$150 for a Mop Bucket? AshBritt Accused of Overcharging County Too
You know that AshBritt audit that showed the Broward County School Distrist was overcharged some $765,000 after Hurricane Wilma? You know, the one that Supt. Jim Notter and the board members were outraged about because it told the truth about what was happening?
Well, a very similar circumstance with AshBritt and its now-defunct subcontractor C&B Services -- both of whom were represented by megalobbyist Ron Book -- occurred in the halls of Broward County government. One of the more glaring examples, according to a county document was AshBritt's charging the county $149 for a... mop bucket.
I obtained a memo sent in 2006 from Broward County Purchasing Director Dick Cummings (no, I didn't make that name up) regarding the Ashbritt-county problems.

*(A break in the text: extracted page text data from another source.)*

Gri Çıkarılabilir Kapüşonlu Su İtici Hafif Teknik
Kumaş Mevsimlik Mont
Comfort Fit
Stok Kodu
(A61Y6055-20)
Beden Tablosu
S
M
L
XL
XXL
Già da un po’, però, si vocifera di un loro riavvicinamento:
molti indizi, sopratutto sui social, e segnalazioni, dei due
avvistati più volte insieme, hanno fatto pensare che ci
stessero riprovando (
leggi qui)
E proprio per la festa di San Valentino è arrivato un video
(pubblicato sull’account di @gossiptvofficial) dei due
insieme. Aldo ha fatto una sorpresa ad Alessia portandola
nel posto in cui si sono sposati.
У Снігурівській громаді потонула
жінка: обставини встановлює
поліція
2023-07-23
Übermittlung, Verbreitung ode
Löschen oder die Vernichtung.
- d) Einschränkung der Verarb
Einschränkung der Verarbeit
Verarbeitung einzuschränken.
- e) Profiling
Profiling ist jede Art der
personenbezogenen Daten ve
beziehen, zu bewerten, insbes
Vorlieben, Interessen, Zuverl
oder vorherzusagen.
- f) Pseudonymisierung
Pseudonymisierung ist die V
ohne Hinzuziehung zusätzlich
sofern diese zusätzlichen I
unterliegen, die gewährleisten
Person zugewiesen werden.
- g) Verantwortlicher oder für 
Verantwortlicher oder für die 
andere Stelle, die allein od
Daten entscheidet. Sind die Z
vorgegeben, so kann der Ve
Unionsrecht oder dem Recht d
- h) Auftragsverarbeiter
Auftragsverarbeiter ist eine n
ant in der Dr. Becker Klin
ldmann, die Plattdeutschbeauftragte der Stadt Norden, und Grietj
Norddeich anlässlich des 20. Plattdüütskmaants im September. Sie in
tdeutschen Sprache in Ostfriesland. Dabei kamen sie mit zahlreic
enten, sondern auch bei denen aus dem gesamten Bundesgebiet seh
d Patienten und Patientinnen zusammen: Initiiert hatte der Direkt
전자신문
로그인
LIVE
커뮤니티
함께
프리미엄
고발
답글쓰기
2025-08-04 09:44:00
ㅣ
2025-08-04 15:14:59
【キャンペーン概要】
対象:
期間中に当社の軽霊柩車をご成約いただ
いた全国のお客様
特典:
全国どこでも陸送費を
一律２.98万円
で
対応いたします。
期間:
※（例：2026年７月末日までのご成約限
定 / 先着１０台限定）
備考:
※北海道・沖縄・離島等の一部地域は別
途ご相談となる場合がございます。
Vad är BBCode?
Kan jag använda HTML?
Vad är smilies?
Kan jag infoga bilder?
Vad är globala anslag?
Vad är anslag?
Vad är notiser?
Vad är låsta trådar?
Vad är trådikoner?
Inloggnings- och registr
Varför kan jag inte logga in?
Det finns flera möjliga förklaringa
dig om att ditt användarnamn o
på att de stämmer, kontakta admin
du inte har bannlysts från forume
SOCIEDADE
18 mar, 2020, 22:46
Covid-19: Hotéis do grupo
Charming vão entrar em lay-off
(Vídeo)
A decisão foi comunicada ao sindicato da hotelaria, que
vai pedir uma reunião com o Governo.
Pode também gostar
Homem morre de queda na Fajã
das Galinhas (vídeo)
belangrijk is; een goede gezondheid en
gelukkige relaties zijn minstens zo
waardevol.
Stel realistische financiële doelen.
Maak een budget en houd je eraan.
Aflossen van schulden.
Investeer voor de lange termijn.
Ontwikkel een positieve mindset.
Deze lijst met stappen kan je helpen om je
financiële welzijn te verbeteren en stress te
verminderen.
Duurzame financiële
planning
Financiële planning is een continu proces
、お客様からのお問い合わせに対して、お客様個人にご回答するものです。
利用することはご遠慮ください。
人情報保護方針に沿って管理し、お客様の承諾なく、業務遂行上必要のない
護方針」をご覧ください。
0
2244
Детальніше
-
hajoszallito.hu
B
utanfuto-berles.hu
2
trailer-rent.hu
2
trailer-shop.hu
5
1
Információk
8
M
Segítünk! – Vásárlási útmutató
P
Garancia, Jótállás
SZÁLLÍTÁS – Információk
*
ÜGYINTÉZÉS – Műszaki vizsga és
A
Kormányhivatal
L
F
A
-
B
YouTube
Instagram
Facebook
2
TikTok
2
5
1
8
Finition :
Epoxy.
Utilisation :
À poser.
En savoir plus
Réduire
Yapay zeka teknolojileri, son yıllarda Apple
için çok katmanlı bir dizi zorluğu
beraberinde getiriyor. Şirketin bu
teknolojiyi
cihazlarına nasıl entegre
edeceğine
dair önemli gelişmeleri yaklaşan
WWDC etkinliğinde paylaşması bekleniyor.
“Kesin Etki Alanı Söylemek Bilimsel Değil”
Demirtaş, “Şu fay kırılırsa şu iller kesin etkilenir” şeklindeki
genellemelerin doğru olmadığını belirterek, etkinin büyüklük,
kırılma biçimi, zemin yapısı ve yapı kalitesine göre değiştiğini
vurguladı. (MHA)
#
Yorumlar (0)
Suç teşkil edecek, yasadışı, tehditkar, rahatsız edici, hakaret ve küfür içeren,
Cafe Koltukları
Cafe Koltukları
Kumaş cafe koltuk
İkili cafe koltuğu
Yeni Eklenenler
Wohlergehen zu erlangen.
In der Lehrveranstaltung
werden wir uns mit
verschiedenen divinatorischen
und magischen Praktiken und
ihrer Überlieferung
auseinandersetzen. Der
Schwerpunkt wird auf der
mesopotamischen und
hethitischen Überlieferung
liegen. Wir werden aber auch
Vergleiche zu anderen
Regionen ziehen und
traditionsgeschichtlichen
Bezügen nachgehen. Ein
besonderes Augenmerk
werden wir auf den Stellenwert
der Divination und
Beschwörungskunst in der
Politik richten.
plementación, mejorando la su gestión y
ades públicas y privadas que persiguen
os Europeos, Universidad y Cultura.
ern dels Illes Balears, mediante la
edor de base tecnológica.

To read the memo, click here. In it Cummings indicates that there were numerous irregularities with the work including:
The pricing appeared unreasonably high .... Facilities did receive second opinions from the FM Global representative and from the FEMA representative also advising the prices were excessive. These concerns were expressed to Ralph Dahlgren at Ashbritt who had C&B Services remove the 10% overhead and 10% profit.
Cummings also recounted a meeting where county staffers said AshBritt invoiced the county for overtime on days "they did not work eight hours," exaggerated the number of dehumidifiers used, charged excessive prices for materials, including a $96.75 for a 55-gallon trash can and $149 for a mop bucket. At the end of the meeting, AshBritt agreed to lop off another $68,000 off the bill to the county, Cummings wrote.
Notter, for reasons unspecified, had the Ashbritt audit taken from tomorrow's school board agenda. But any further discussion should certainly include the fact that the county went through a similar, if less egregious, post-Wilma problem with the company.
And maybe this will wake up the board members -- I'm looking at you, Stephanie Kraft -- to the fact that they don't represent their campaign contributors and contractors at the board, but the taxpayers who fund the whole dirty operation. And the bad guys in this aren't the auditors, who are just, unlike the board, doing their jobs well.